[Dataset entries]
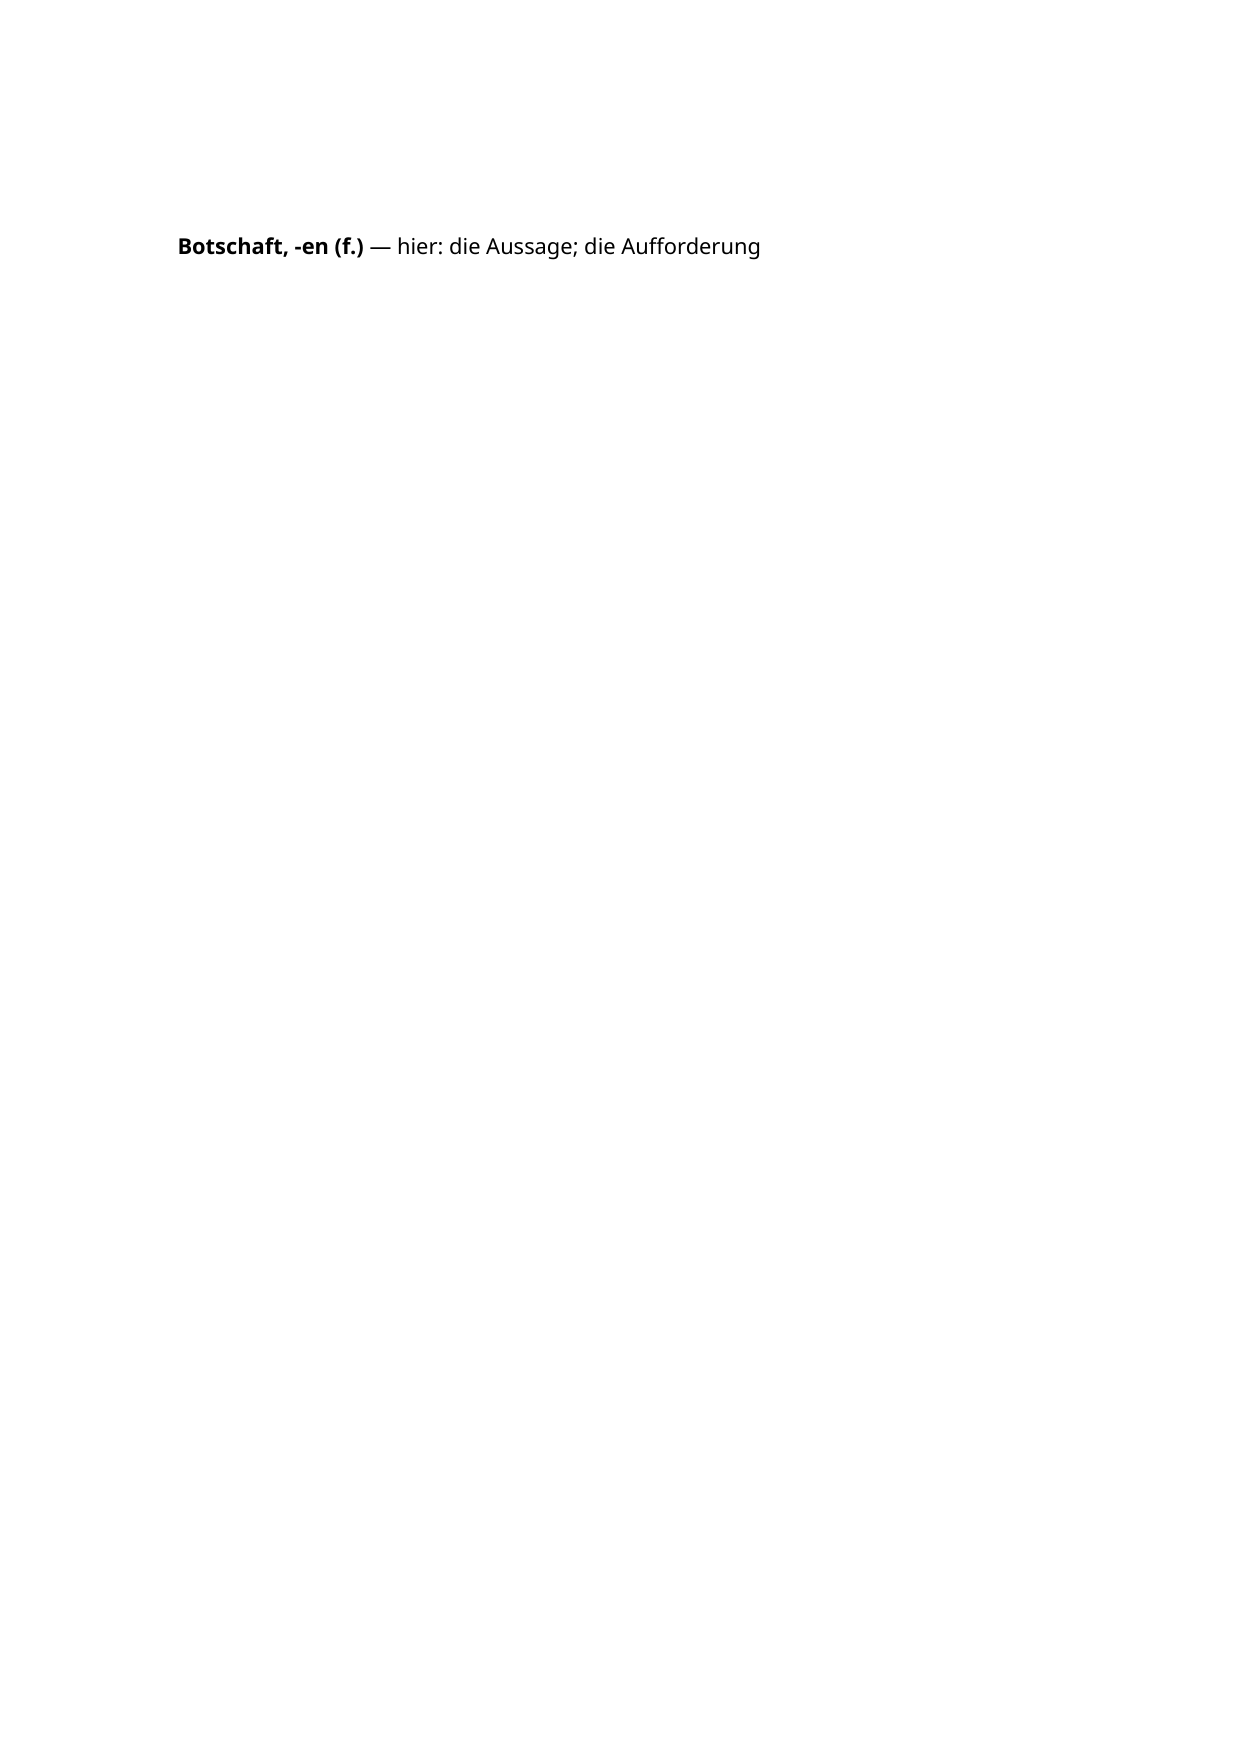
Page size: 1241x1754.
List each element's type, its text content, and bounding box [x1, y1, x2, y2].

text Botschaft, -en (f.) — hier: die Aussage; die Aufforderung [177, 225, 1063, 267]
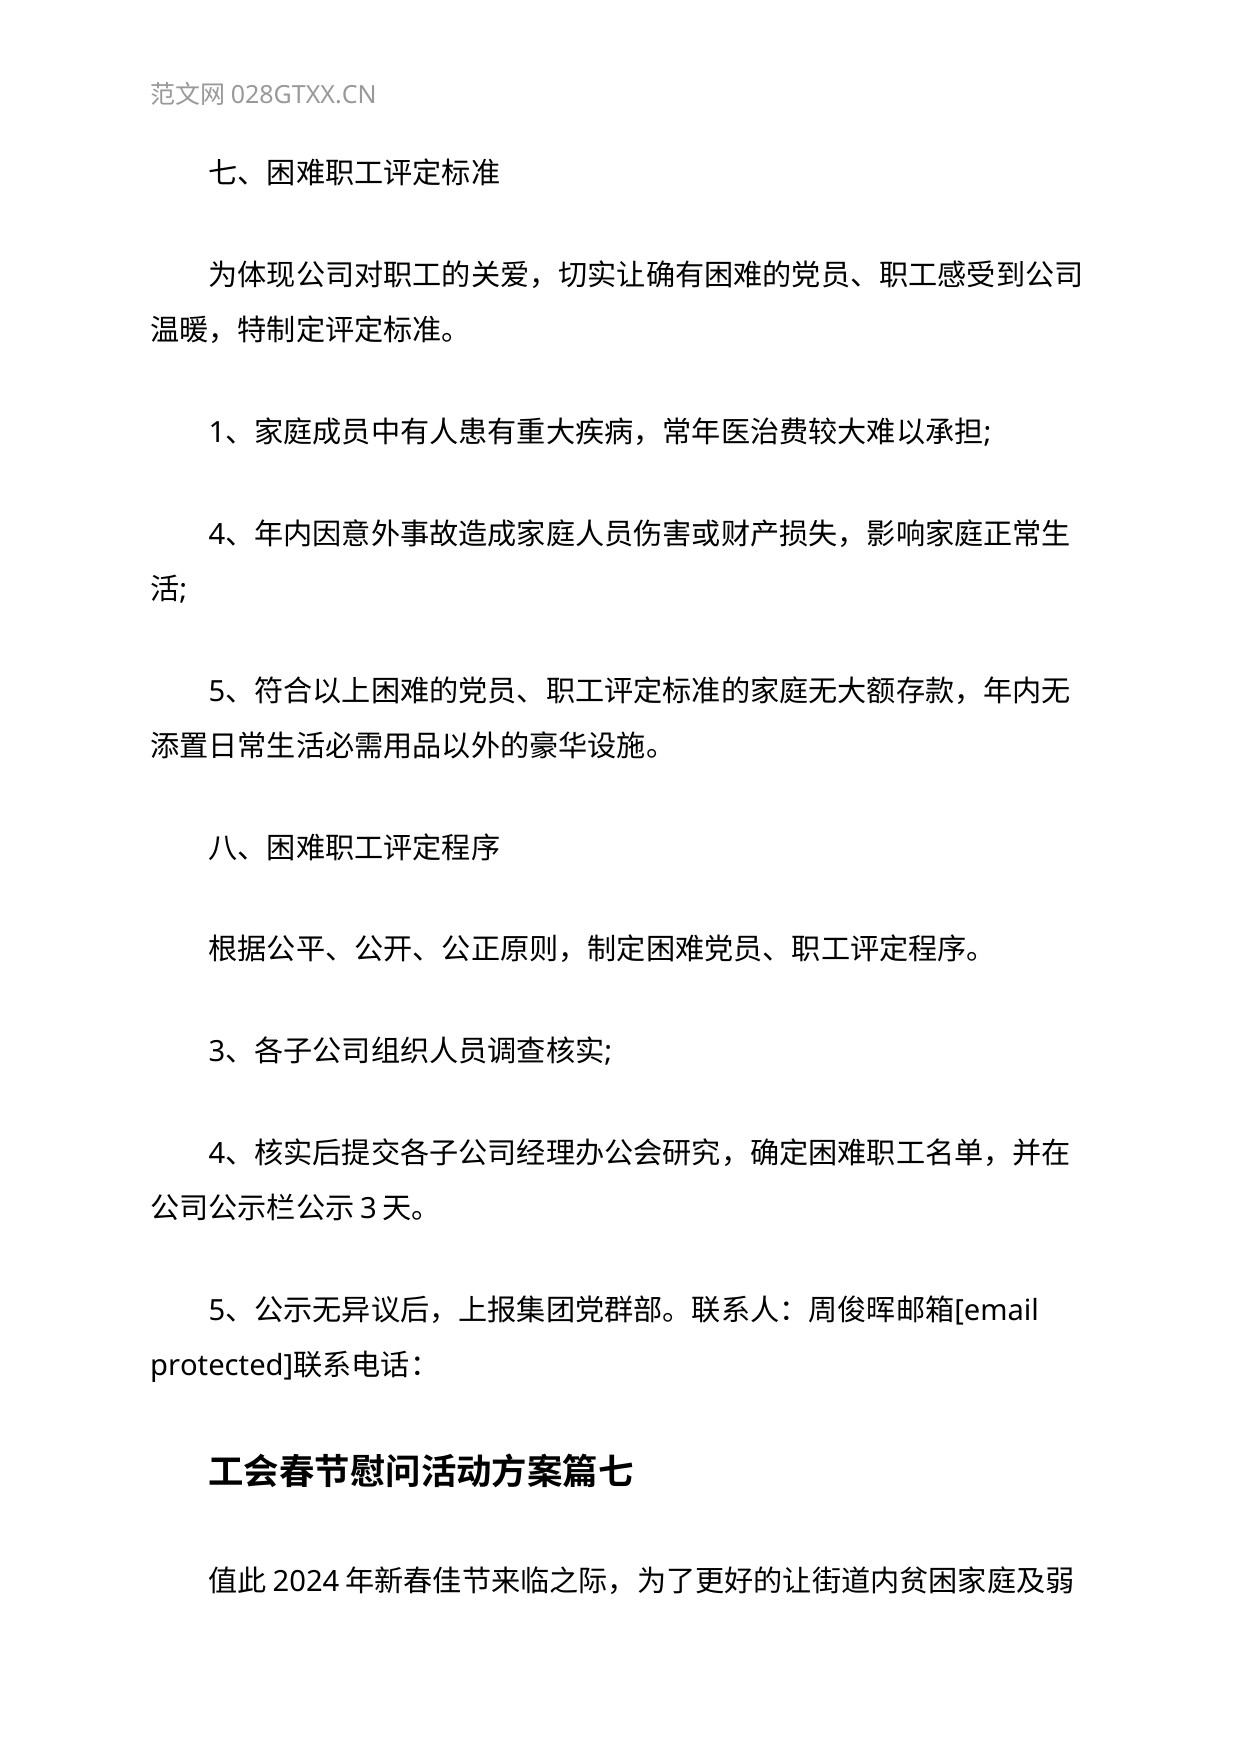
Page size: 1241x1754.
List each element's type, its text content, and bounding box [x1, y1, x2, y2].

text 为体现公司对职工的关爱，切实让确有困难的党员、职工感受到公司温暖，特制定评定标准。 [150, 252, 1090, 349]
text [150, 1557, 1090, 1599]
text 工会春节慰问活动方案篇七 [150, 1444, 1090, 1495]
text 4、年内因意外事故造成家庭人员伤害或财产损失，影响家庭正常生活; [150, 510, 1090, 608]
text 七、困难职工评定标准 [150, 150, 1090, 192]
text 1、家庭成员中有人患有重大疾病，常年医治费较大难以承担; [150, 408, 1090, 451]
text 4、核实后提交各子公司经理办公会研究，确定困难职工名单，并在公司公示栏公示3天。 [150, 1130, 1090, 1227]
text 5、符合以上困难的党员、职工评定标准的家庭无大额存款，年内无添置日常生活必需用品以外的豪华设施。 [150, 667, 1090, 765]
text 根据公平、公开、公正原则，制定困难党员、职工评定程序。 [150, 926, 1090, 968]
text 3、各子公司组织人员调查核实; [150, 1028, 1090, 1070]
text 八、困难职工评定程序 [150, 824, 1090, 866]
text 5、公示无异议后，上报集团党群部。联系人：周俊晖邮箱[email protected]联系电话： [150, 1287, 1090, 1384]
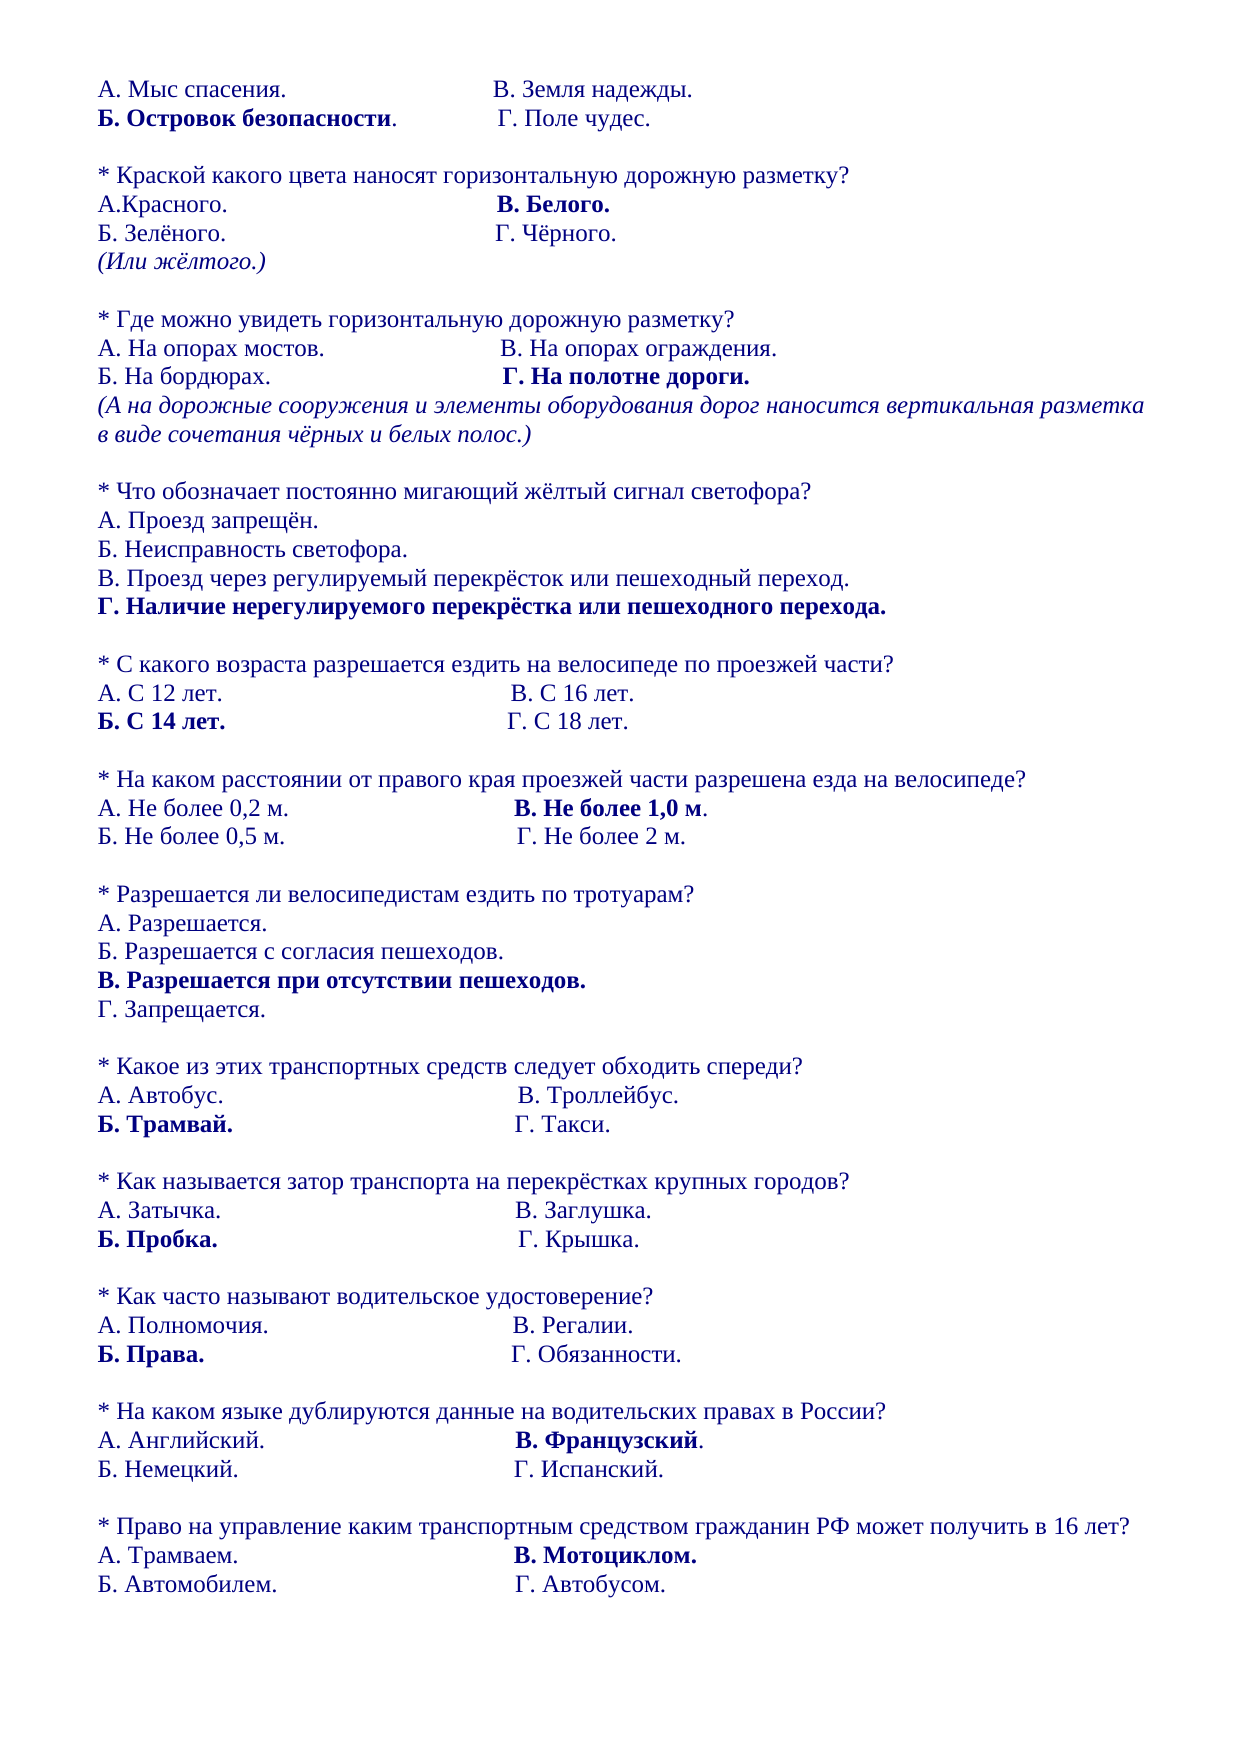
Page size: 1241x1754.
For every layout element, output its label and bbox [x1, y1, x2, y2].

text [97, 74, 1149, 1626]
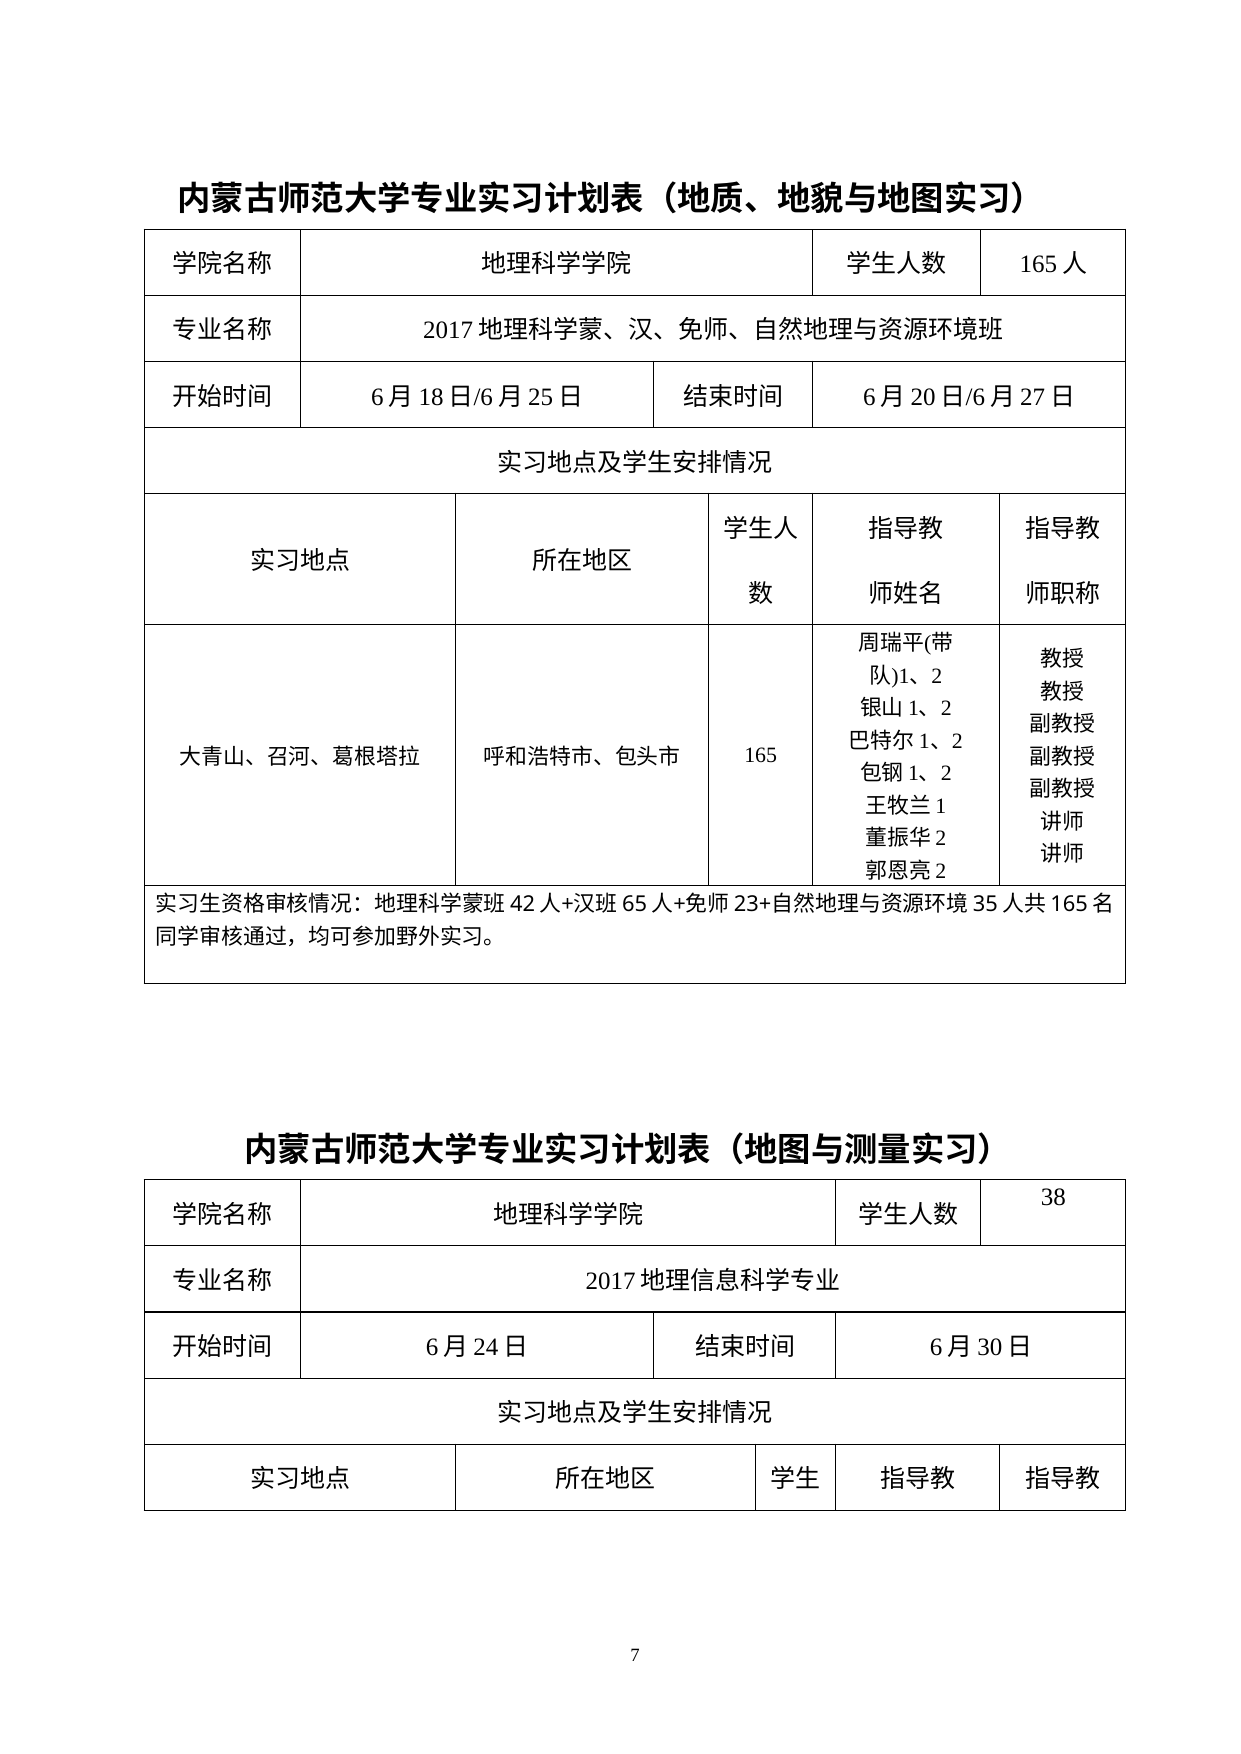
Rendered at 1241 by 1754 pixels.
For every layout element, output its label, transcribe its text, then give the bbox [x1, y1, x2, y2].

▶ [Problem to work on]: Without including any pictures, return every line of the records exactly.

▶ [Answer area]:
Page size: 1241x1754.
List each element's type, its text content, and bounding box [x1, y1, x2, y2].

text Botschaft, -en (f.) — hier: die Aussage; die Aufforderung [177, 225, 1063, 267]
Page size: 1241x1754.
List each element's type, its text content, and bounding box [x1, y1, x2, y2].

text 为体现公司对职工的关爱，切实让确有困难的党员、职工感受到公司温暖，特制定评定标准。 [150, 252, 1090, 349]
text [150, 1557, 1090, 1599]
text 工会春节慰问活动方案篇七 [150, 1444, 1090, 1495]
text 4、年内因意外事故造成家庭人员伤害或财产损失，影响家庭正常生活; [150, 510, 1090, 608]
text 七、困难职工评定标准 [150, 150, 1090, 192]
text 1、家庭成员中有人患有重大疾病，常年医治费较大难以承担; [150, 408, 1090, 451]
text 4、核实后提交各子公司经理办公会研究，确定困难职工名单，并在公司公示栏公示3天。 [150, 1130, 1090, 1227]
text 5、符合以上困难的党员、职工评定标准的家庭无大额存款，年内无添置日常生活必需用品以外的豪华设施。 [150, 667, 1090, 765]
text 根据公平、公开、公正原则，制定困难党员、职工评定程序。 [150, 926, 1090, 968]
text 3、各子公司组织人员调查核实; [150, 1028, 1090, 1070]
text 八、困难职工评定程序 [150, 824, 1090, 866]
text 5、公示无异议后，上报集团党群部。联系人：周俊晖邮箱[email protected]联系电话： [150, 1287, 1090, 1384]
Page size: 1241x1754.
For every layout element, output its label and bbox [x1, y1, x2, y2].

text [97, 74, 1149, 1626]
Rendered at 1241 by 1754 pixels.
For every layout element, output its label, transcribe its text, then give the bbox [x1, y1, x2, y2].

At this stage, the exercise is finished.